Although the possible closure of 23 county parks and facilities wasn't on the St. Louis County Council's agenda on Tuesday, the subject was fresh in the minds of 10 speakers who came to advocate on behalf of the parks.
“Our purpose for speaking tonight is to plead with you to make the 2012 budget cuts fair and equitable across the board,” said Mehlville resident and parks volunteer Bonnie Lorenz. “A family may not be able to afford to go to the show, or a baseball game, but they can go to one of our wonderful 69 parks for free.”
“Don’t let your legacy in office show that you were responsible for closing parks in our great county,” she said.
Before the meeting, County Executive Charlie Dooley made it clear the county would not be selling park land, but needed other solutions for the budget deficit.
“It is my hope that as we move forward, the county council and I come up with some alternatives to make something work,” he said. “The parks are not going anywhere, we’re not going to sell any parks. They’re going to stay in St. Louis County.”
Announced Nov. 1, Dooley’s 2012 budget recommended cuts in several departments, but most noticeably in the Department of Parks and Recreation, which oversees the activities in more than 12,700 acres of land.
Under the proposal, the county’s operating fund of $359.4 million would reflect $10 million in savings, a number Dooley said was a deficit in the budget.
In a move that would save the county $4.376 million, 23 parks would be closed including 17 athletic fields, 6 tennis courts, 12 basketball courts and more than 62 trail miles. In Affton, Ohlendorf County Park and Mathilda-Welmering Park would close.
Suson Park and its petting zoo are on the chopping block along with the Kennedy Recreation Complex. No cuts at Jefferson Barracks or Sylvan Springs Park were recommended.
The cuts would also eliminate 133 staff positions, more than 40 of which are full time.
Dooley said he welcomed ideas in the open process and asked residents to pitch solutions.
“You’re talking about a decision that was made from a viewpoint, there were no easy decisions,” he said. “You’ve got to start somewhere, you have to open up dialogue.”
Two residents offered suggestions on how to save the parks.
Kirkwood resident Bob Nelson, who serves on the County Parks Board, called for a 2-cent tax increase in the county parks tax rate. He said residents would not need to vote to raise the tax rate from 5 to 7 cents.
According to his calculations, a house valued at $144,000 (the county’s average value) would cost its owners $6.78 a year with the increase and would fund the parks completely without layoffs or closures.
Nelson also said the Parks Board was not asked for input on how many or what parks were selected for closing, when questioned by Councilwoman Colleen Wasinger.
Ed Golterman, another County resident, had a different suggestion.
“I think any talk of a tax increase of any kind in St. Louis County is unacceptable,” he said. “I think we have a responsibility to create and find revenue flows.”

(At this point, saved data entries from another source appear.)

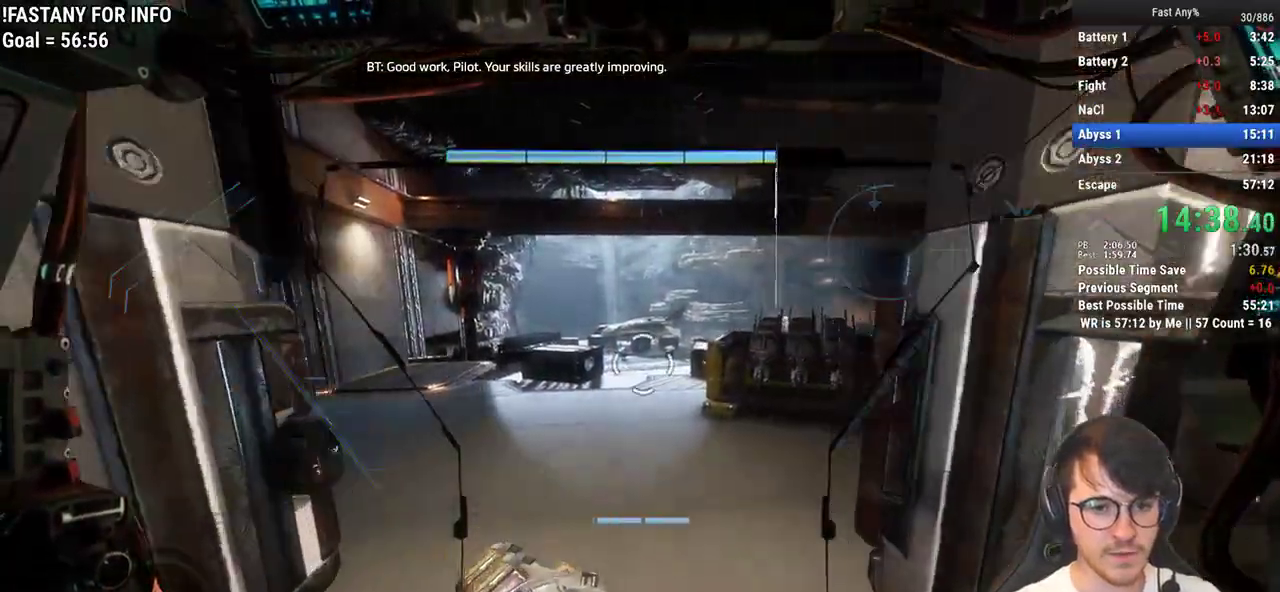
{"keys": ["shift", "w"], "mouse": [], "events": [[400, "space", "down"], [500, "space", "up"]]}
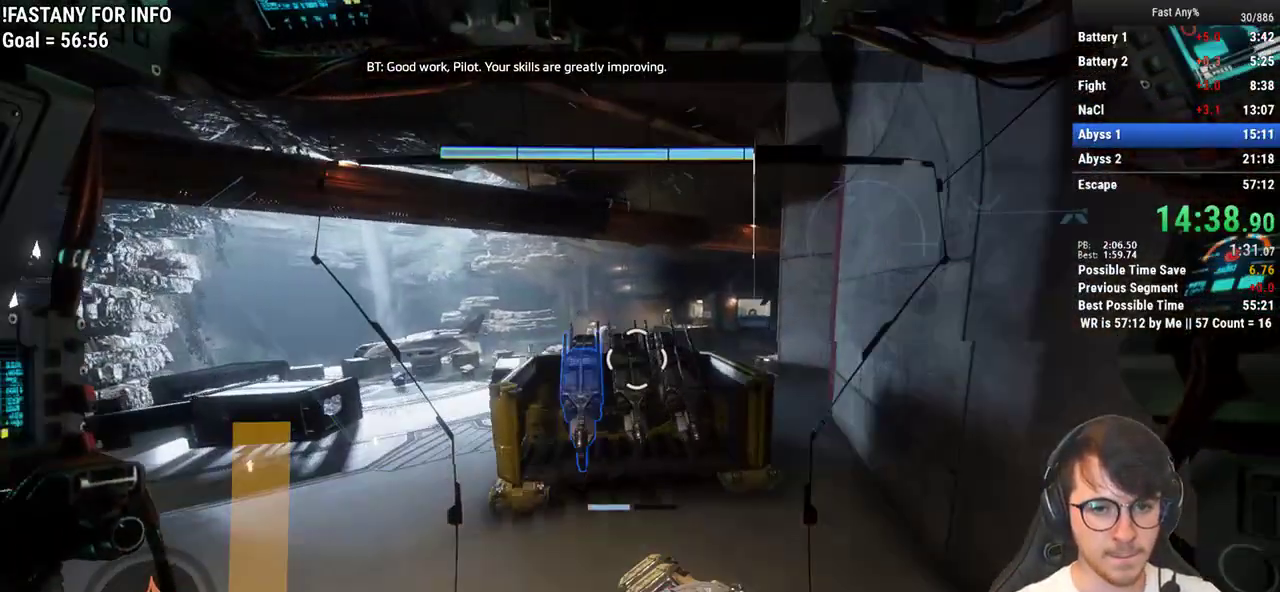
{"keys": ["w"], "mouse": [], "events": [[417, "shift", "up"]]}
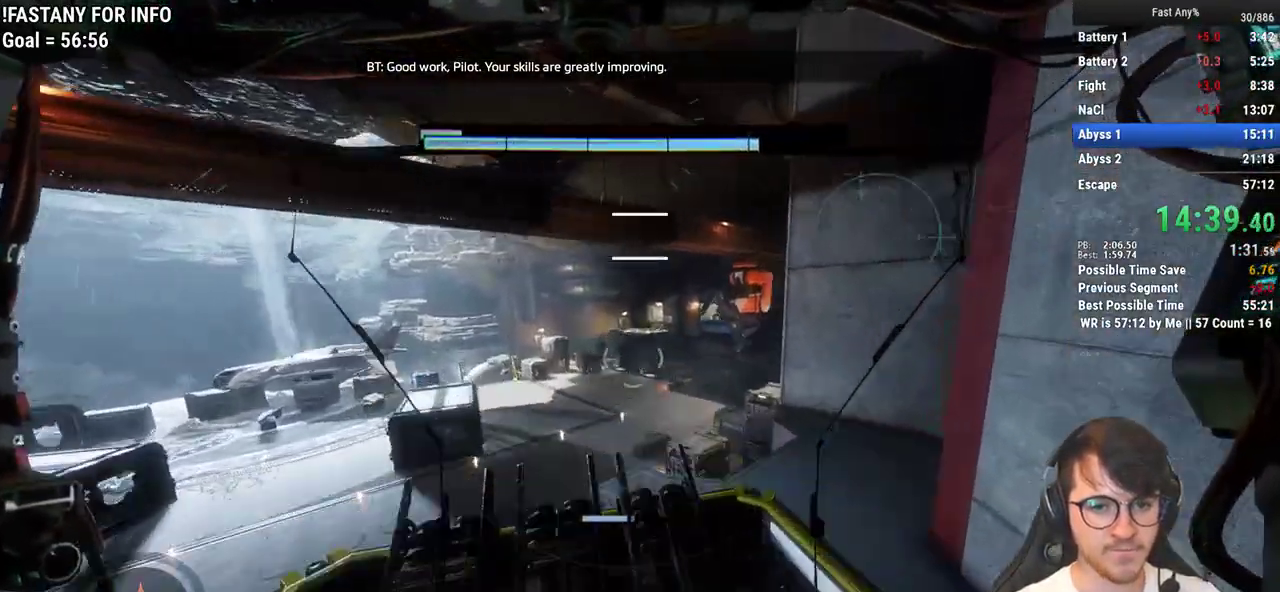
{"keys": ["space", "w"], "mouse": [], "events": [[433, "space", "down"]]}
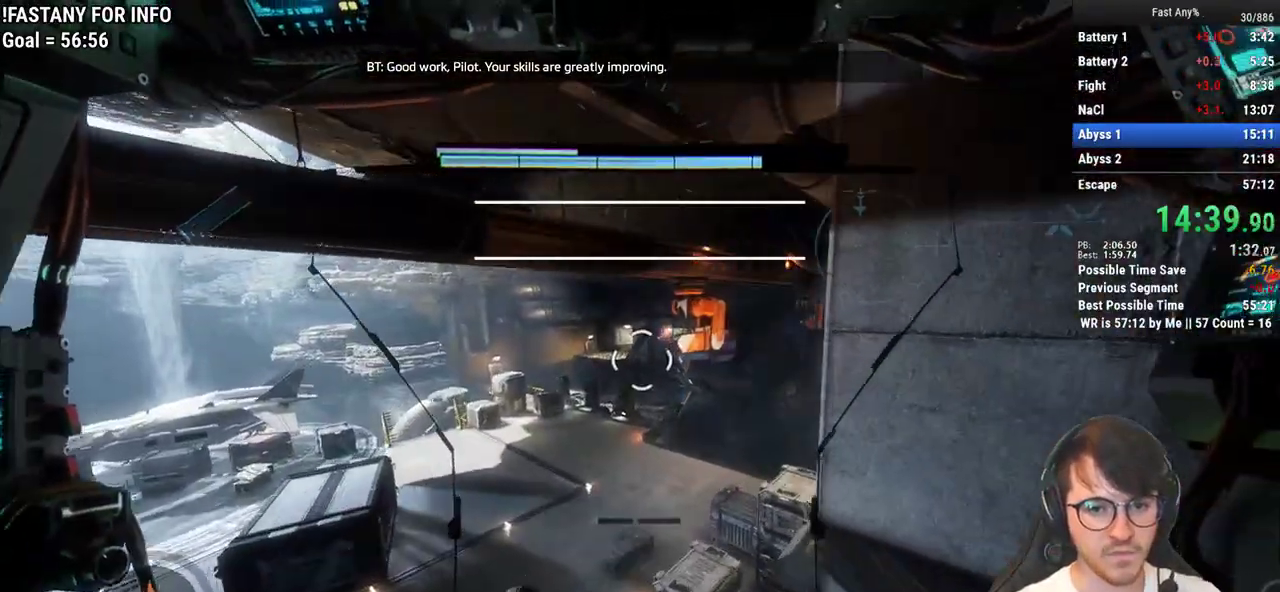
{"keys": ["a", "w"], "mouse": [], "events": [[67, "space", "up"], [450, "a", "down"]]}
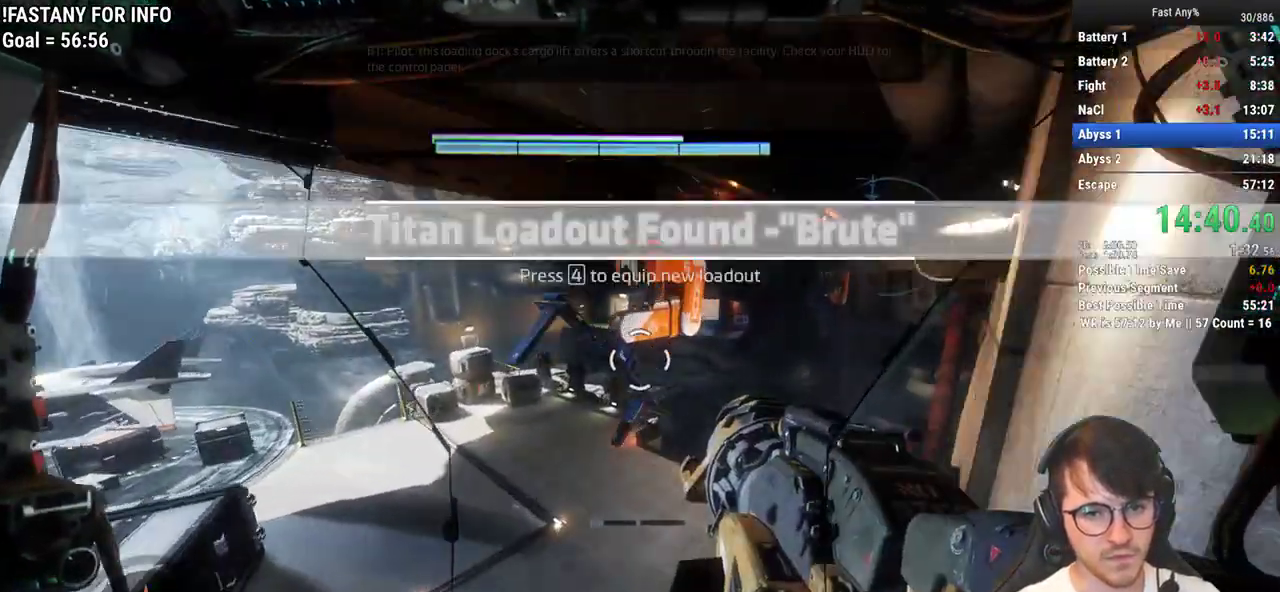
{"keys": ["a"], "mouse": [], "events": [[50, "w", "up"]]}
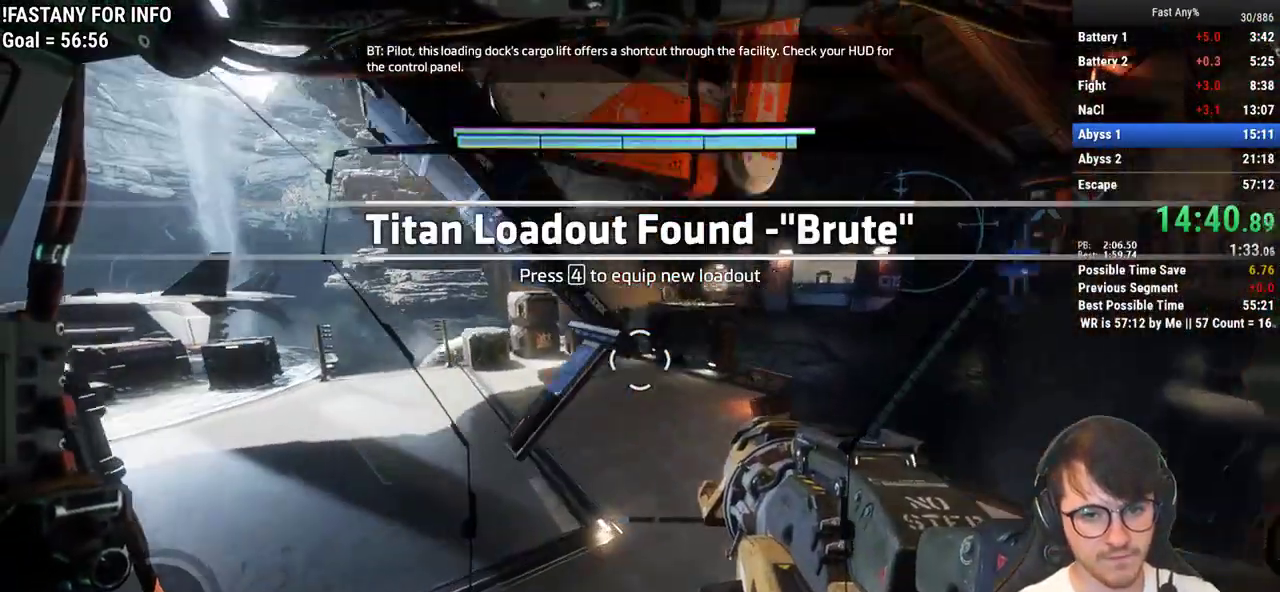
{"keys": ["w"], "mouse": [], "events": [[17, "w", "down"], [67, "a", "up"], [150, "shift", "down"], [250, "shift", "up"], [333, "shift", "down"], [433, "shift", "up"]]}
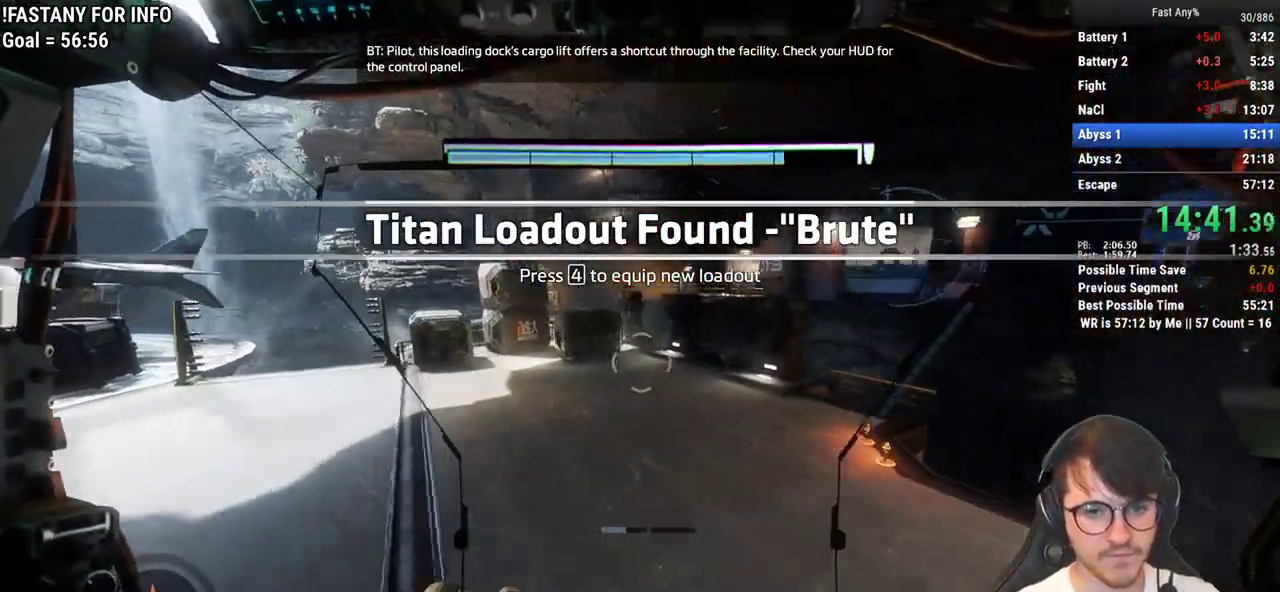
{"keys": ["w"], "mouse": [], "events": []}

His solutions included ending the zoo and bike trails tax, freeing up $60 million in the budget to reallocate those funds.
Four representatives from the St. Louis Disc Golf Club attended the meeting in Clayton and shared concerns that two disc golf courses at Sioux Passage and Unger Parks were slated for closure.
Former club president Chris Kinsella said the club’s 540 members held monthly tournaments that bring in teams from all over the country to the area’s parks.
“We are a revenue stream for the parks,” he said. “We’ve raised over $10,000 in the last two years and have invested it back into the disc golf courses in the parks.”
After 10 speakers about the parks, Seventh District County Councilman Gregory Quinn (R-Wildwood) said the county has spent a large amount of time time building up the parks system and “vigorously opposed” the closure of any parks.
“My view is that the proposed budget cuts fall disproportionately on the parks system. I’m not in favor of that,” he said. “We owe it to ourselves and our posterity to maintain these parks and save them. I think we can work that out.”
For the first time in recent history, the County Council has formed a special budget committee to work with the executive on the budget. Headed by Fourth District representative Mike O’Mara (D-North County), the committee will hold a public hearing Nov. 15 at 6:30 p.m. at 41. S. Central Avenue in Clayton.
O’Mara announced Tuesday the committee will include former councilman Richard ‘Skip’ Mange as an independent advisor. Mange advocated for a unsuccessful 2004 tax increase to benefit county parks and served four years on the County Council.
“You have my personal commitment that I will do everything possible and I’ve been vocal thus far, to prevent the closure of any parks,” said County Council Chairman Steve Stenger (D-Affton) “We’re going to all work very hard together to come up with solutions to the issues presented.”